Still, despite these investments, the U.S. will still only be able to make less than 1 percent of the neodymium-boron-iron magnets China produced in 2018 by the end of 2025. There is some hope from international partners: Australia’s Browns Range project hopes to be the first major dysprosium producer outside China, and Vietnam, home to close to 20 percent of all global reserves, is luring foreign investment to build out its processing capacity. Yet, to date, most outside Chinese producers still depend on China to do final refining.
Policy makers are resorting to a multi-pronged approach. The Defense Production Act has been employed to speed up domestic development, and tax credits and subsidies for rare earth magnet production are under consideration by Congress. The U.S. has also formed international partnerships, including the Minerals Security Partnership and bilateral arrangements with Japan, to secure alternative sources and encourage high environmental standards in mining and processing.
Recycling and technological advancement are increasingly considered to be key elements of supply chain resilience. To date, only around 5 percent of rare earths are recycled worldwide, but new technologies are being developed. The Department of Energy’s ReElement program is targeting 90 percent recovery levels from electric vehicle batteries by 2027, and Microsoft’s pilot project last year recovered 90 percent of the rare earths, gold, and copper from shredded electronics without the use of acids through dissolution recycling technology. Biotech firms are creating processes based on microbes that recover the rare earths from waste streams and provide both environmental and supply advantages.
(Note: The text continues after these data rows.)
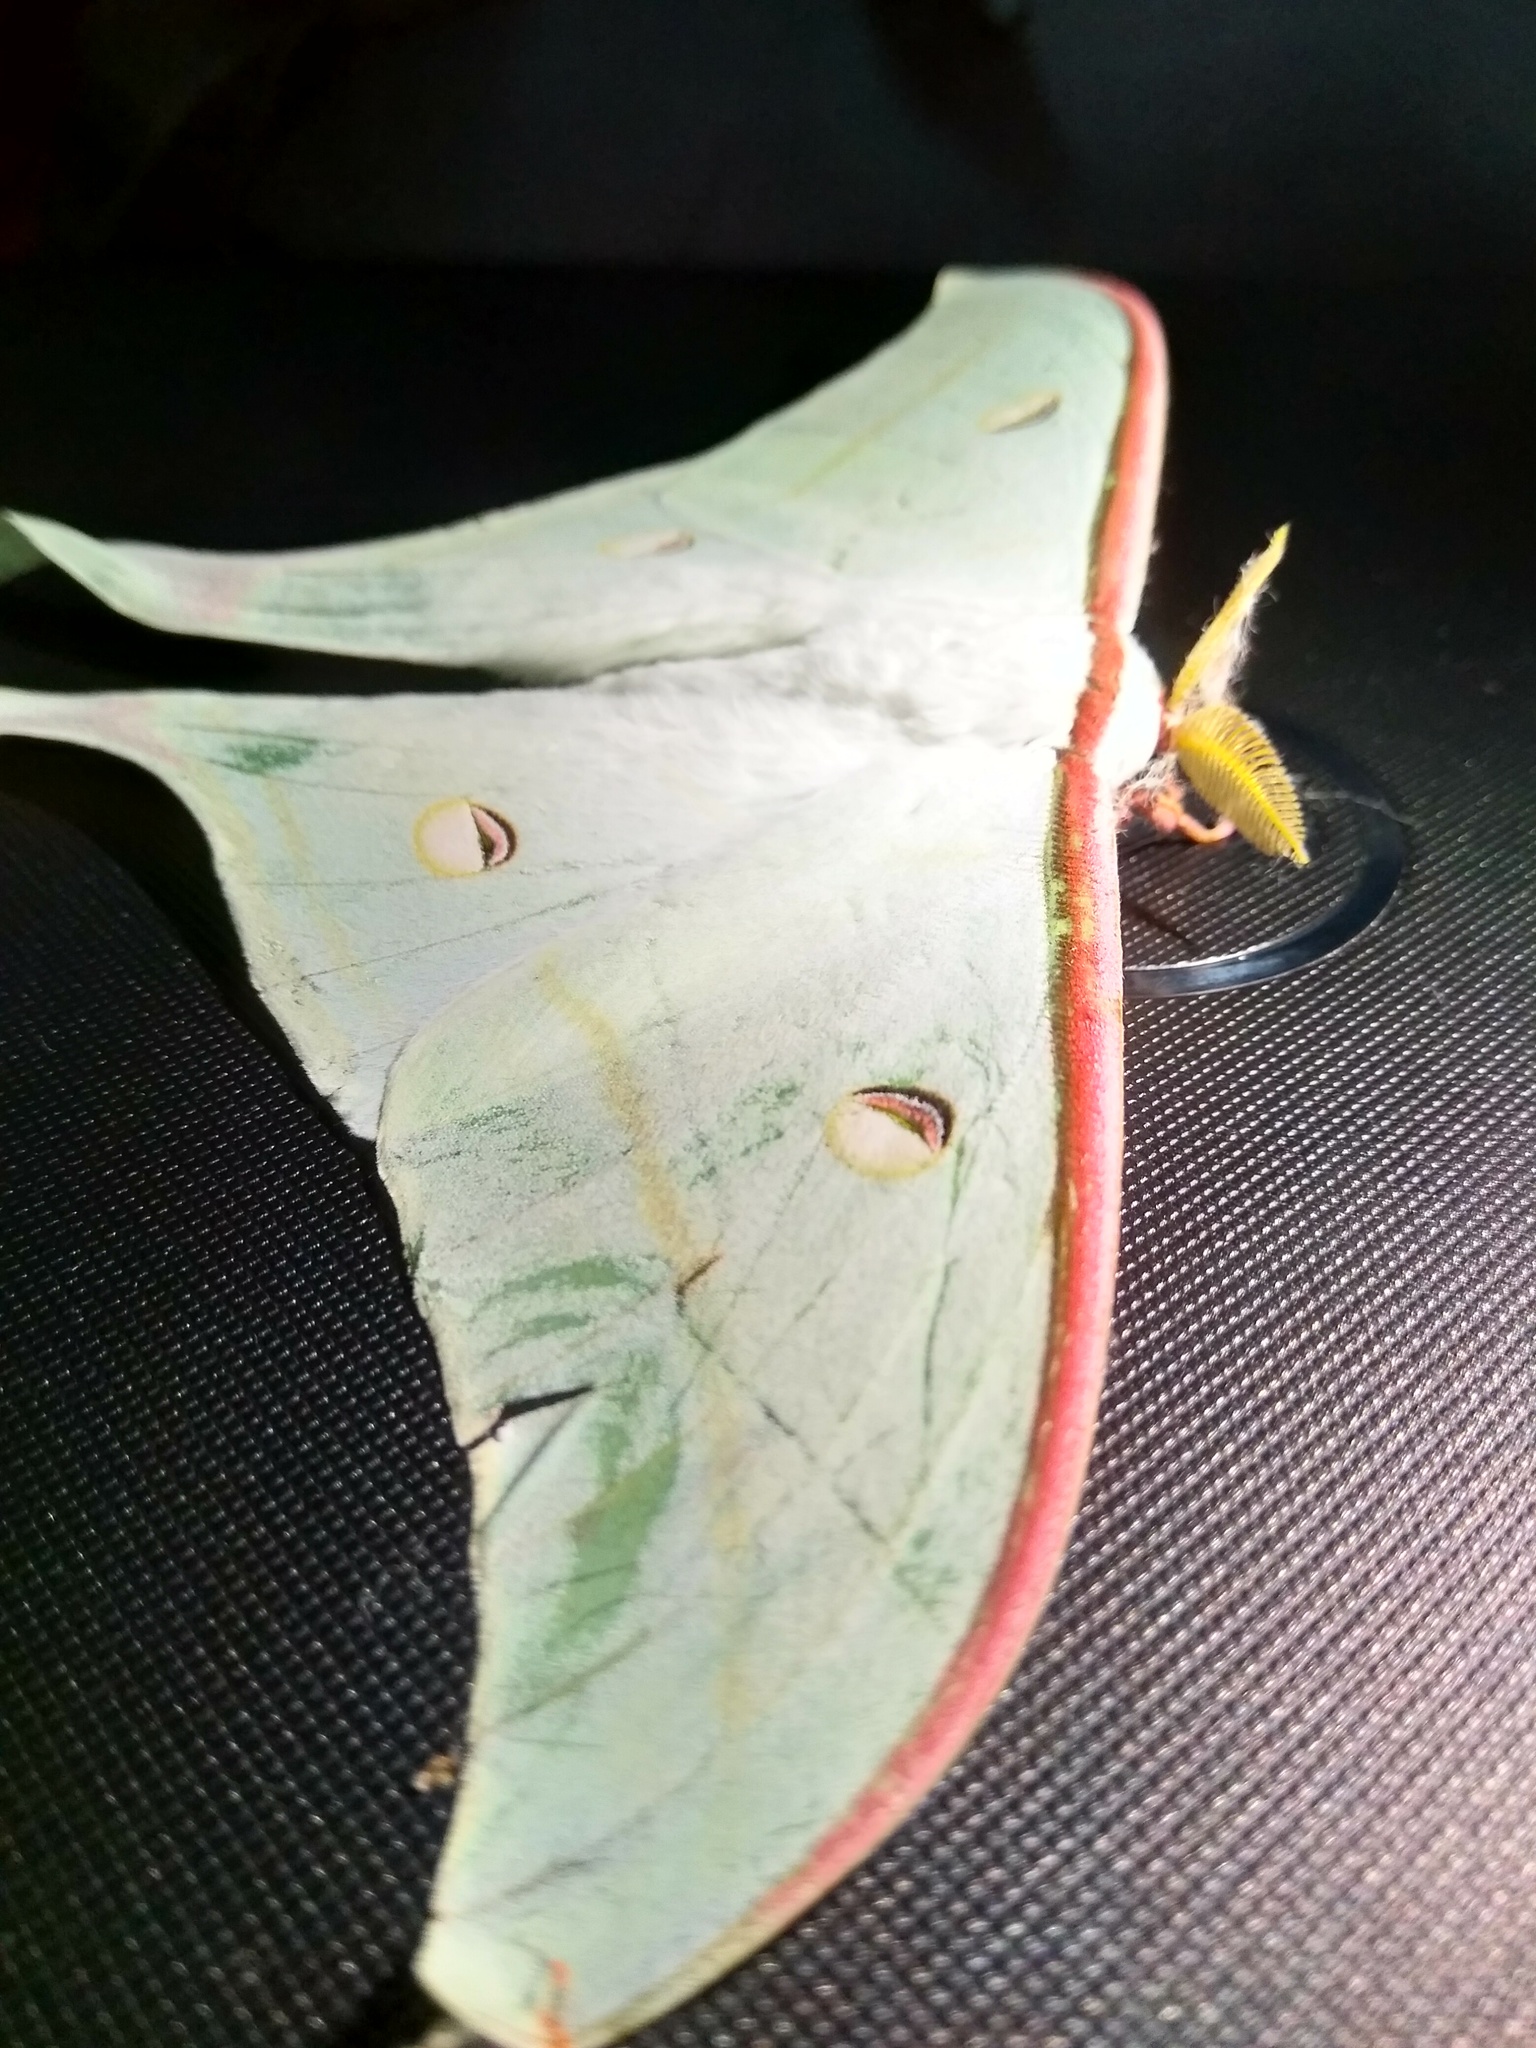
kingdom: Animalia
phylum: Arthropoda
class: Insecta
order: Lepidoptera
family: Saturniidae
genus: Actias
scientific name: Actias selene
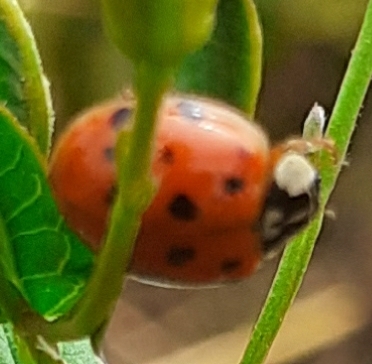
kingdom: Animalia
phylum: Arthropoda
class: Insecta
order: Coleoptera
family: Coccinellidae
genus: Harmonia
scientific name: Harmonia axyridis
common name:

Work on alternative materials, in the meantime, is picking up steam. Scientists at Cambridge University, for instance, have found a way to synthesize tetrataenite a potential iron-nickel alloy with magnetic strength akin to rare earth magnets using phosphorus to speed its creation, potentially eliminating the need for rare earths in the first place. Professor Lindsay Greer, the leader of the study, commented, “Between the environmental impacts, and the heavy reliance on China, there’s been an urgent search for alternative materials that do not require rare earths,” according to the Innovation News Network.
The economic interest is high. A six-month supply disruption in rare earth could push smartphone prices up to 25 percent and postpone electric vehicle output by eight months, based on industry estimates. For the energy transition, wind and solar project delays could jeopardize climate commitments, while medical imaging devices and advanced manufacturing would also experience sharp price hikes.
For policymakers, defense planners, and technology analysts, the crisis of the rare earths is not simply a supply chain problem it is a challenge to industrial strategy, technological innovation, and global cooperation. The next few years will prove whether or not the advanced economies of the world can create the strong, diversified supply chains necessary to ensure both security and prosperity in a period of strategic competition.